Return, from the listing below, every line that includes "ApiOperation".

### RECORDED DATA

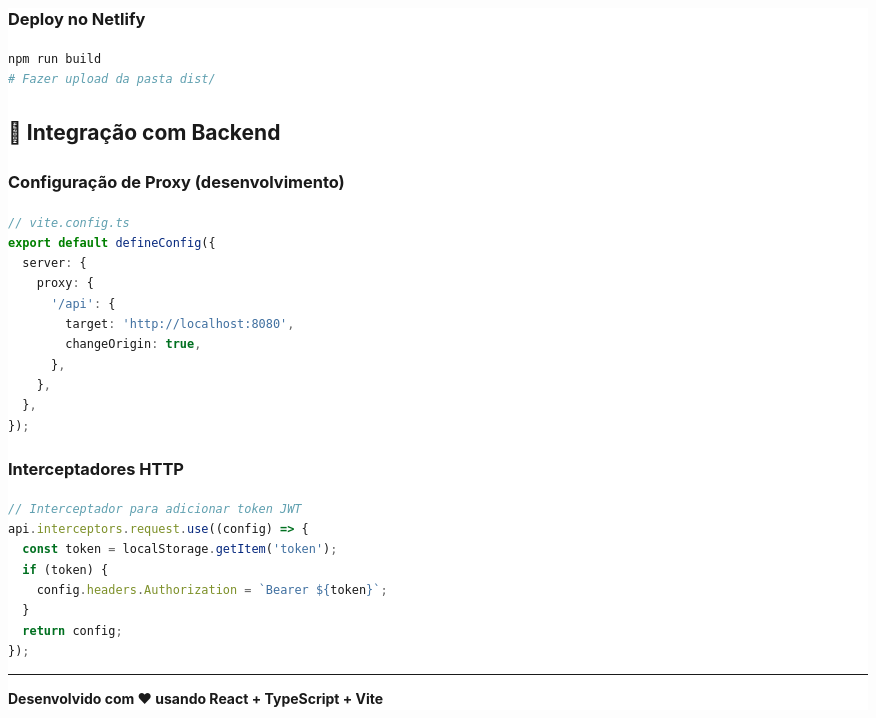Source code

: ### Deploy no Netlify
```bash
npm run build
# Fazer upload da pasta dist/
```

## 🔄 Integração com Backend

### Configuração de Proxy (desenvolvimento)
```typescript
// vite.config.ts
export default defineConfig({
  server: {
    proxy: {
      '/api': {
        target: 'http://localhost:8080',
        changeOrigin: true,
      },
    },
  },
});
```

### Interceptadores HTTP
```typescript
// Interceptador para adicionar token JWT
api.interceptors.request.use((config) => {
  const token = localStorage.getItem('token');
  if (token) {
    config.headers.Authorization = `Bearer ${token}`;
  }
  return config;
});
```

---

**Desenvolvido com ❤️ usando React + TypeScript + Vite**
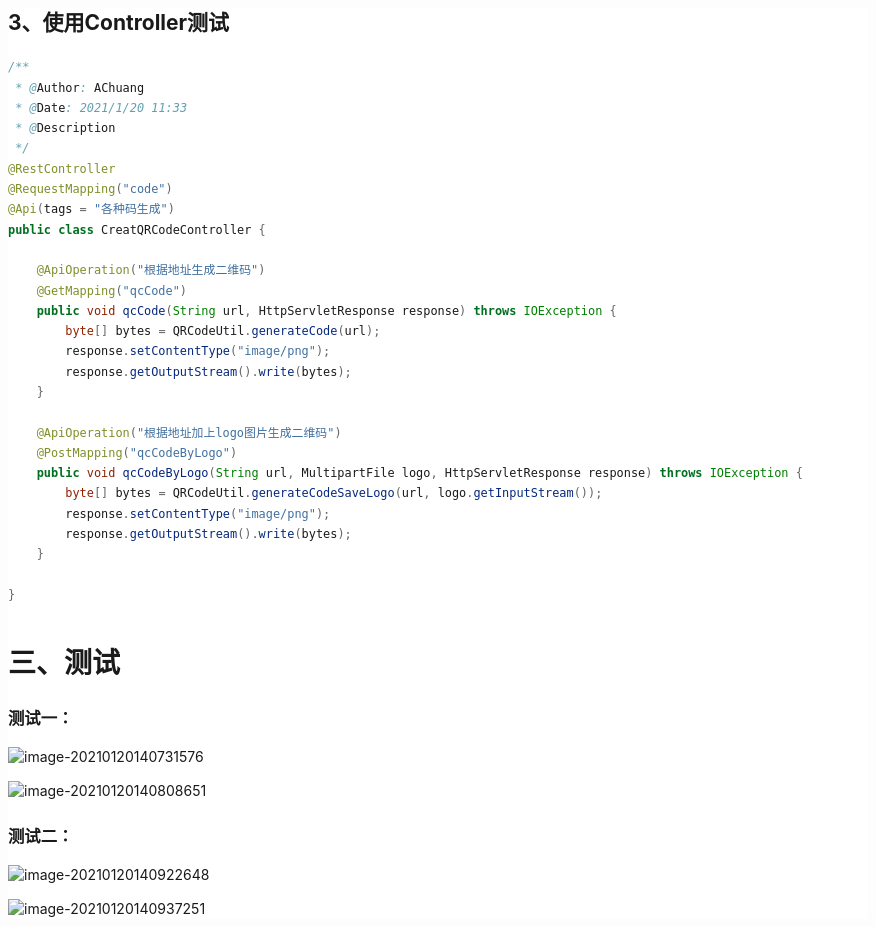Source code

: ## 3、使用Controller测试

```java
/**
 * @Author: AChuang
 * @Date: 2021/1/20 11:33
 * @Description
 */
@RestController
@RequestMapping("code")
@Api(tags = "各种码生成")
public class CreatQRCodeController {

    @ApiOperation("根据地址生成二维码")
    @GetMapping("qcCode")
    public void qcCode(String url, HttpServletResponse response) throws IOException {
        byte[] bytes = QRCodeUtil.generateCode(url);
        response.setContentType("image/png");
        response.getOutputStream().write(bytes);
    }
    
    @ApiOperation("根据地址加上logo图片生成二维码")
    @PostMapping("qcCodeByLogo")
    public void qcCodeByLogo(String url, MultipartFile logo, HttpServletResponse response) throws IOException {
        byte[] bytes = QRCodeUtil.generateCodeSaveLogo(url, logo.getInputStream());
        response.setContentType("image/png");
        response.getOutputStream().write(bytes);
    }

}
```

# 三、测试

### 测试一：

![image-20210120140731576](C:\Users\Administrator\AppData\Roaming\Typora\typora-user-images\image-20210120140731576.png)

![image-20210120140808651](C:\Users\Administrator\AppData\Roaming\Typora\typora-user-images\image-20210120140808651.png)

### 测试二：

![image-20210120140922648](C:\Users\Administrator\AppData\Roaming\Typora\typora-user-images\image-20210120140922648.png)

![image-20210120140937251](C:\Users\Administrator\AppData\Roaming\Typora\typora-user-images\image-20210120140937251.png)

######

RESPONSE
    @ApiOperation("根据地址生成二维码")
    @ApiOperation("根据地址加上logo图片生成二维码")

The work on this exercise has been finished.